Текст упражнения.

● ● ● ● ●

Однако, пока кочевые пастушеские народы, признающие своим господином только Бога, окружали городское и земледельческое население, имеющее своим господином человека (носителя власти) (VI, 423)*, и как непримиримые враги всякой земельной собственности, враждовали с земледельцами и, в свою очередь, были ими ненавидимы, то, хотя они беспрерывно воевали между собой или, по меньшей мере, существовала постоянная опасность войны, однако народы обоих лагерей могли, по крайней мере внутренне, радоваться неоценимому благу свободы; – (ведь опасность войны еще и теперь остается единственным, что способно сдерживать деспотизм: для того, чтобы отныне государство становилось сильным, требуется богатство, без свободы же не может развиваться никакая создающая богатство предприимчивость. У бедного народа богатство должно заменяться его большим участием в сохранении своей
общности, но это опять-таки возможно только в том случае, когда народ чувствует себя в ней свободным). – Но со временем все увеличивающаяся роскошь горожан, в особенности искусство нравиться, благодаря которому городские дамы затмевали неопрятных девиц пустыни, должна была стать мощной приманкой для пастухов (ст.2)24, побуждающей их вступать в связь с городскими дамами и втягиваться в блистательную нищету городов. Ведь это слияние двух, вообще-то враждебных друг другу групп населения, покончившее с опасностью войны, одновременно упразднило и всякую свободу, вследствие чего, с одной стороны, деспотизм могущественных тиранов еще на начальной стадии культуры, при ее унизительном рабстве, соединяет бездушную роскошь со всеми пороками первобытной дикости; с другой же стороны, человеческий род неудержимо отклоняется от предначертанного ему природой пути развития своих [естественных] задатков к добру. И вследствие этого человеческий род, предназначенный господствовать над землей, но не скотски наслаждаться и рабски служить (ст. 17)25, сделался недостойным даже [самого] своего существования.

● ● ● ● ●

Задание. Что, согласно тексту упражнения, и теперь остается единственным, что способно сдерживать деспотизм?

● ● ● ● ●

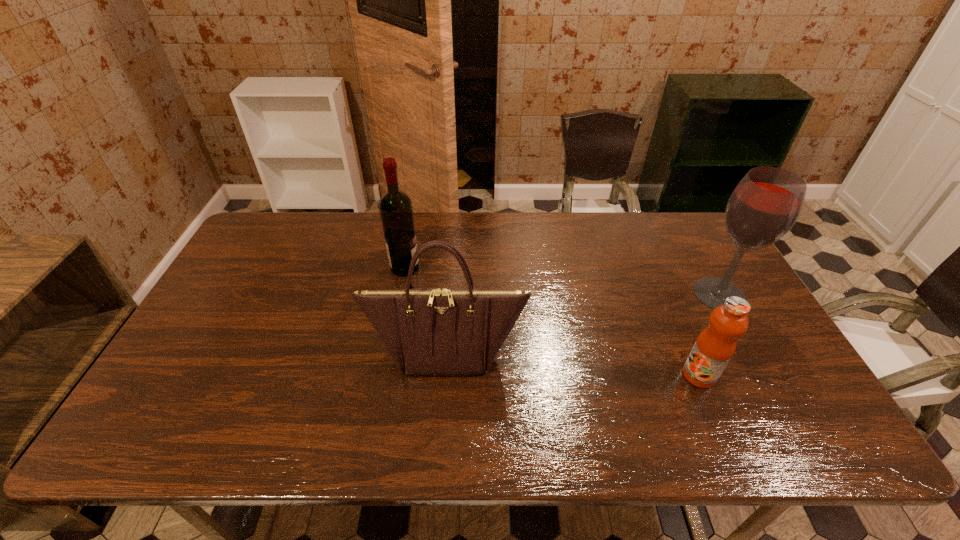
Locate an element on the screen. This screenshot has width=960, height=540. the rightmost object is located at coordinates [x=766, y=203].

Locate an element on the screen. the left alcohol is located at coordinates (396, 211).

Locate an element on the screen. Image resolution: width=960 pixels, height=540 pixels. handbag is located at coordinates (428, 331).

At what (x,y) coordinates should I click in order to perform the action: click on the shortest object. Please return your answer as a coordinate pair (x, y). The width and height of the screenshot is (960, 540). Looking at the image, I should click on (716, 344).

Where is `fruit juice`? Image resolution: width=960 pixels, height=540 pixels. fruit juice is located at coordinates (716, 344).

Identify the location of vacant area located 0.310m on the left of the right alcohol. This screenshot has width=960, height=540. (588, 294).

The height and width of the screenshot is (540, 960). I want to click on blank space located on the front and back of the left alcohol, so click(533, 268).

Locate an element on the screen. This screenshot has height=540, width=960. free region located 0.180m on the front-facing side of the handbag is located at coordinates (440, 448).

You are a GUI agent. You are given a task and a screenshot of the screen. Output one action in this format:
    pyautogui.click(x=<x>, y=<y>)
    Task: Click on the free space located on the front label of the fruit juice
    This screenshot has height=540, width=960.
    Given the screenshot: What is the action you would take?
    pyautogui.click(x=603, y=375)

You are a GUI agent. You are given a task and a screenshot of the screen. Output one action in this format:
    pyautogui.click(x=<x>, y=<y>)
    Task: Click on the vacant space located 0.250m on the front label of the fruit juice
    
    Given the screenshot: What is the action you would take?
    pyautogui.click(x=584, y=375)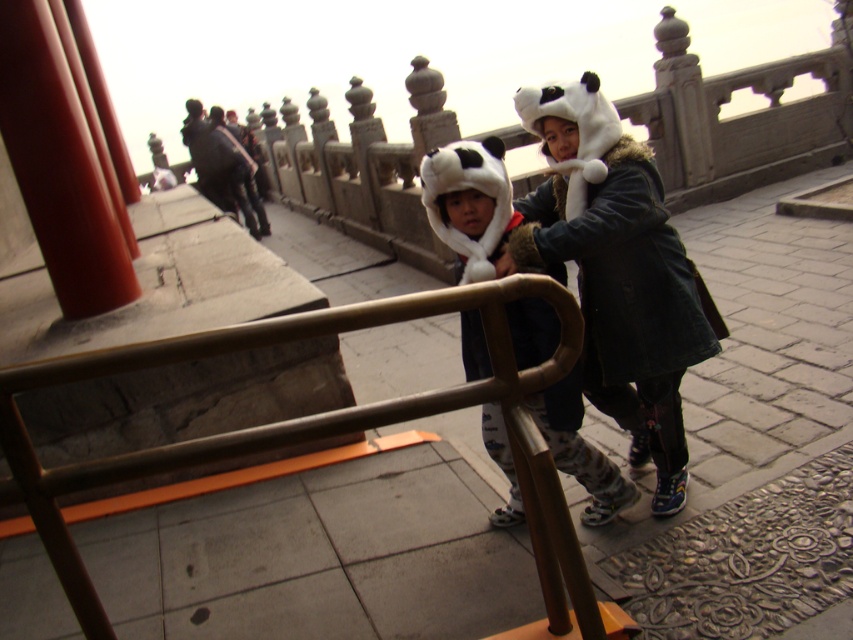
You are a photographer positioned at the camera location. You want to take a photo that includes both the point at coordinates point (68, 566) and point (561, 243). However, you notice that one of the points might be obscured by an object in the scene. Based on their positions relative to the camera, which point is more likely to be visible in the photo?

Point (68, 566) is closer to the camera than point (561, 243), so it is more likely to be visible in the photo.

You are a tour guide explaining the layout of the site to visitors. You point out the metallic rail at center and the white fur hat at center. Which object is positioned to the left from the visitors perspective?

The metallic rail at center is to the left of the white fur hat at center, so the metallic rail at center is positioned to the left from the visitors perspective.

You are a photographer setting up a camera to take a group photo of the two children wearing white fur hat at center and white plush panda hat at center. The camera has a focus range of 10 inches. Will both hats be in focus if you focus on the center of the scene?

The white fur hat at center and white plush panda hat at center are 9.72 inches apart. Since the camera can focus within a range of 10 inches, both hats will be in focus when centered.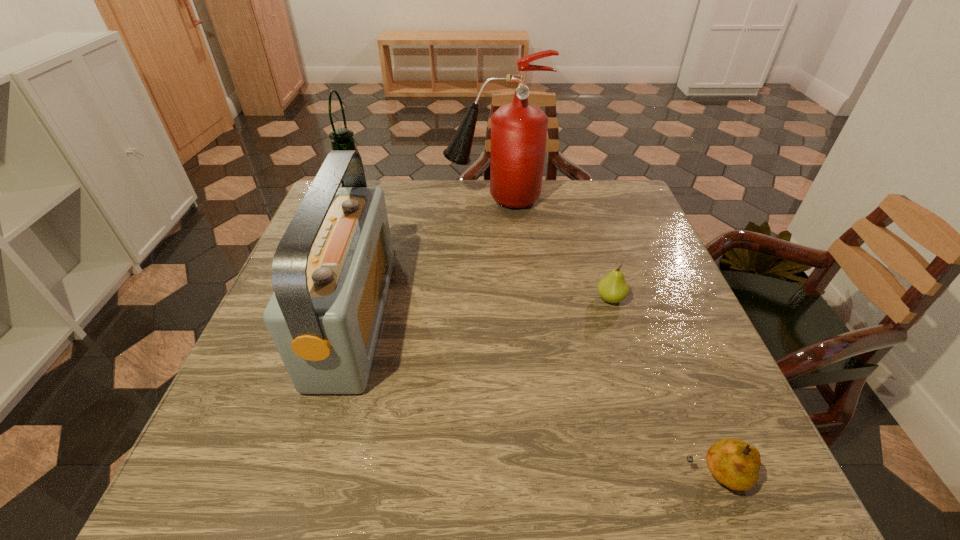
The width and height of the screenshot is (960, 540). Identify the location of the tallest object. (519, 129).

In order to click on the third object from left to right in this screenshot , I will do `click(519, 129)`.

Locate an element on the screen. The width and height of the screenshot is (960, 540). lantern is located at coordinates (341, 138).

Where is `radio receiver`? This screenshot has height=540, width=960. radio receiver is located at coordinates (331, 271).

At what (x,y) coordinates should I click in order to perform the action: click on the farther pear. Please return your answer as a coordinate pair (x, y). Looking at the image, I should click on (613, 288).

Where is `the nearest object`? This screenshot has width=960, height=540. the nearest object is located at coordinates (734, 463).

I want to click on free space located with the nozzle aimed from the third object from right to left, so click(x=393, y=199).

This screenshot has height=540, width=960. In order to click on vacant area situated with the nozzle aimed from the third object from right to left in this screenshot , I will do `click(413, 199)`.

Find the location of a particular element. The height and width of the screenshot is (540, 960). vacant area located with the nozzle aimed from the third object from right to left is located at coordinates (380, 199).

This screenshot has height=540, width=960. In order to click on free space located on the side where the lantern emits light in this screenshot , I will do `click(483, 200)`.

● ● ● ● ●

Поле ответа. Опасность войны.